Scenario | Allocated Memory | Pinning | Numa Nodes | Cores |
01 | 32G | None | | |
02 | 96G | None | | |
03 | 32G | taskset | 4 | 16-19 |
04 | 96G | taskset | 4 | 16-19 |
05 | 96G | taskset | 2,4 | 8-11,16-19 |
06 | 32G | numactl | 4 | 16-19 |
07 | 96G | numactl | 4 | 16-19 |
08 | 96G | numactl | 2,4 | 8-11,16-19 |
09 | 32G | numactl w/ membind | 4 | 16-19 |
10 | 96G | numactl w/ membind | 4 | 16-19 |
11 | 96G | numactl w/ membind | 2,4 | 8-11,16-19 |
The third table tracks which numa node the memory was allocated to.
For example, in Scenario 03, we allocated 96000m of memory. The memory from 0-64GB was allocated on numa node 4, and the memory from 64-96GB was allocated on numa node 5 (N + 1).

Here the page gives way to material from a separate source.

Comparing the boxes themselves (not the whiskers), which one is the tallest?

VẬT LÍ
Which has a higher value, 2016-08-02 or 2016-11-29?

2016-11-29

Scenario | Node 0-64GB | Node 64-96G |
01 | Any | N/A |
02 | Any | N + 1 |
03 | 4 | N/A |
04 | 4 | N + 1 |
05 | 2 or 4 | N + 1 |
06 | 4 | N/A |
07 | 4 | N + 1 |
08 | 2 or 4 | N + 1 |
09 | 4 | N/A |
10 | 4 | FAILED |
11 | 2 or 4 | 2 or 4 (Not N) |
I ran each a few times, because, as you can see, some of these are not deterministic.

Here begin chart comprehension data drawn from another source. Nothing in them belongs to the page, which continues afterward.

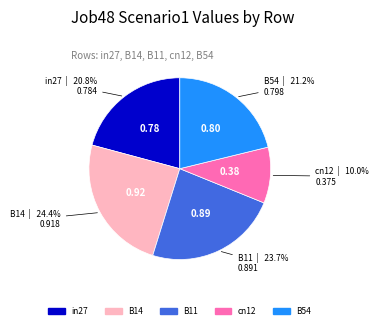

Does any single category account for the majority?

No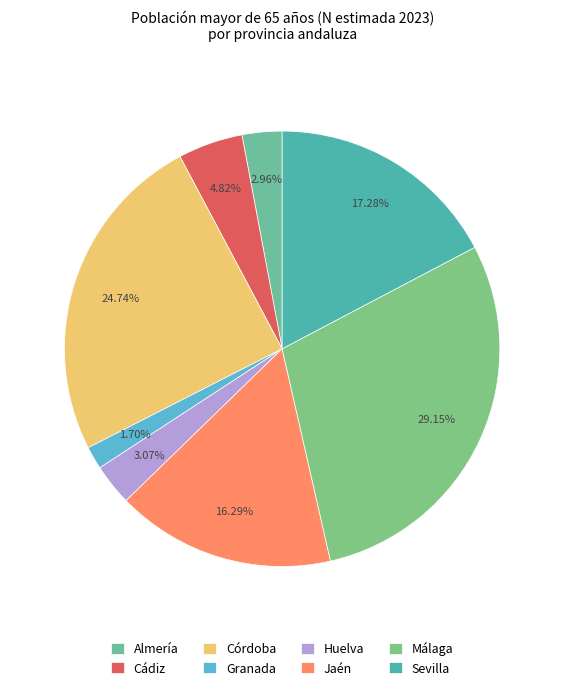

Is there any slice that represents more than half of the pie?

No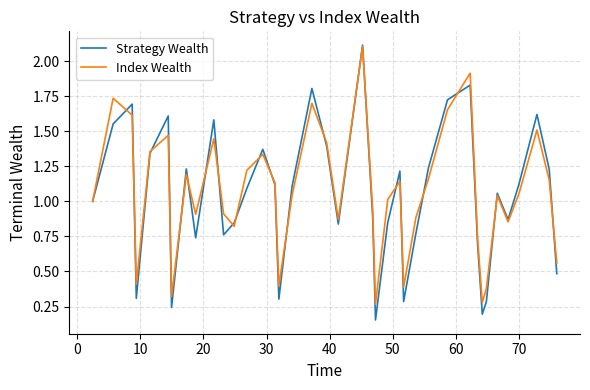

Which series has the largest range (max minus min)?

Strategy Wealth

When we start a process, the scheduler puts it on a core and starts allocating memory. Both taskset and numactl act as a shim to ensure the scheduler puts our next process on the correct cores. Furthermore, numactl has the ability to lock the allocation of memory to particular numa node memory pools.
1. In situations when you want to pin a VM to a SINGLE numa node, there's not really any major problem with taskset or numactl. Both will allocate the memory in the correct numa node. However, numactl can force the memory to be bound on that numa node, failing if that numa node does not have enough memory. This is the first concern. If we membind with numactl and we go over our memory definitions in just the slightest, we will end up killing the process.

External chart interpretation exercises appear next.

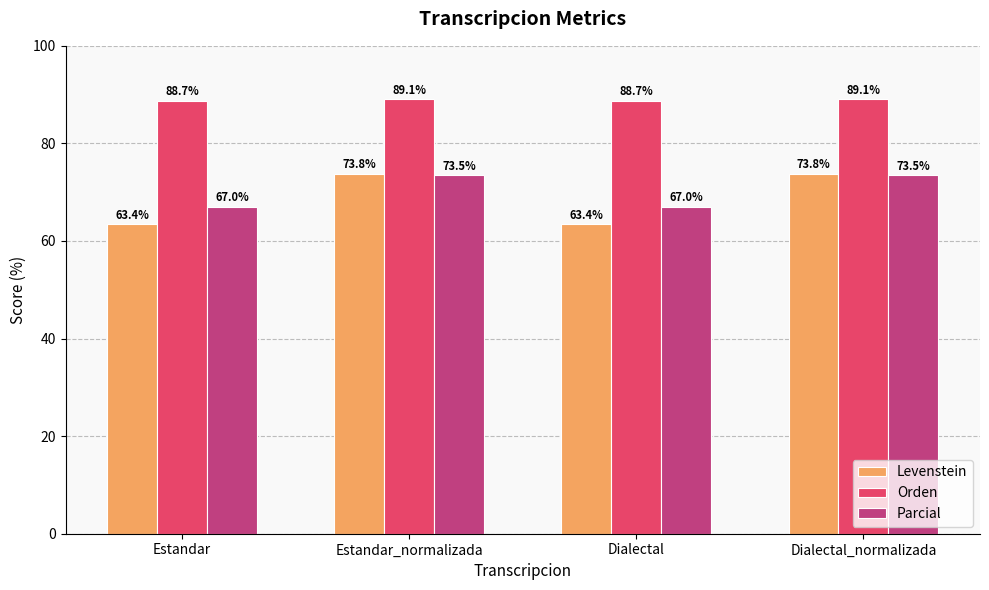

What is the difference between the highest and lowest values at Dialectal?

25.3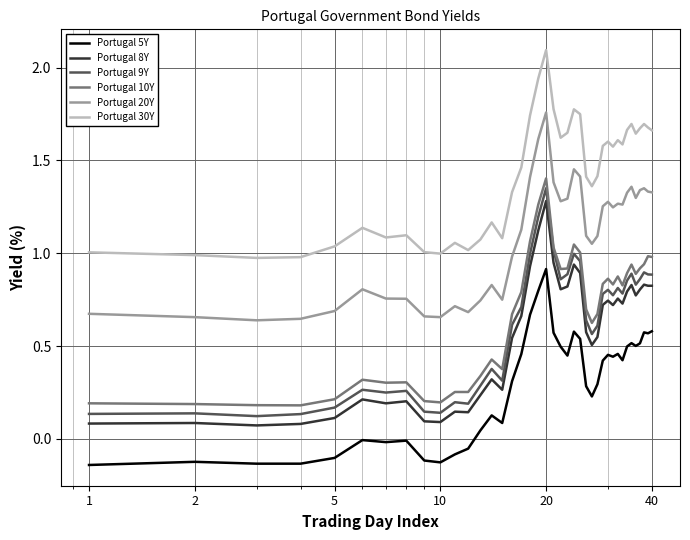

Count the number of categories in the chart.

40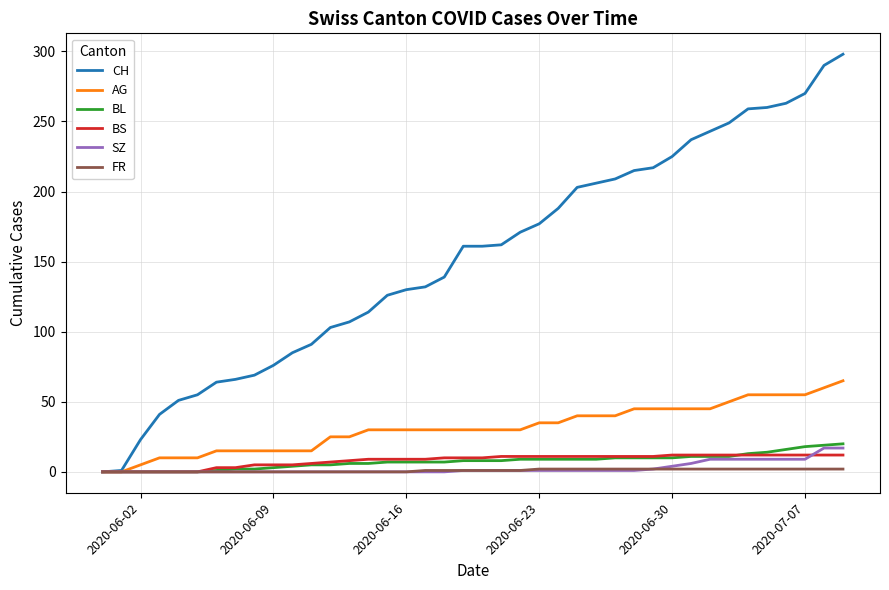

What is the maximum value for AG?

65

2. In situations when you want to pin a VM to MULTIPLE numa nodes, there is a problem. Both taskset and numactl will randomly choose a core from the cpuset, and begin allocating memory on that core. The memory will be first allocated from the memory pool of the numa node that the process landed on. If we have 8 numa nodes, and we choose cores from numa node 2 and 4, there are two possible scenarios.
A. The process lands on 4, and memory gets allocated from the memory pools of numa nodes 4 and 5.
B. The process lands on 2, and memory gets allocated from the memory pools of numa nodes 2 and 3.
Neither of these are desirable. Even when we put the numa nodes next to eachother, there's only a 50% chance that we will allocate memory from both the pools we want.
However, numactl has a way around this. Numactl has the membind parameter which forces the process into the memory pools of a set of defined numa nodes. membind=2,4. With this, there is a 100% chance that the process will pull memory from the correct numa node pools. This is also a double edged sword. If there is not enough memory in those pools to satisfy the process, the process will be terminated.
--
As the TLDR says above, numactl seems to be able to do almost everything taskset can do. Numactl isn't installed by default, so, that would need to be changed before numactl could be used for this. For binding a VM to a single numa node, taskset works just fine -- it even doesn't kill the process if the numa node is OOM. When binding a VM to multiple numa nodes, there's a high probability of ending up with a big chunk of memory outside of the NUMA boundary.
--
Note: In my research, I found a few references saying that numactl cannot change the cpu cores that a running process is already bound to. I believe this to be the case, but I don't ultimately see that as a con.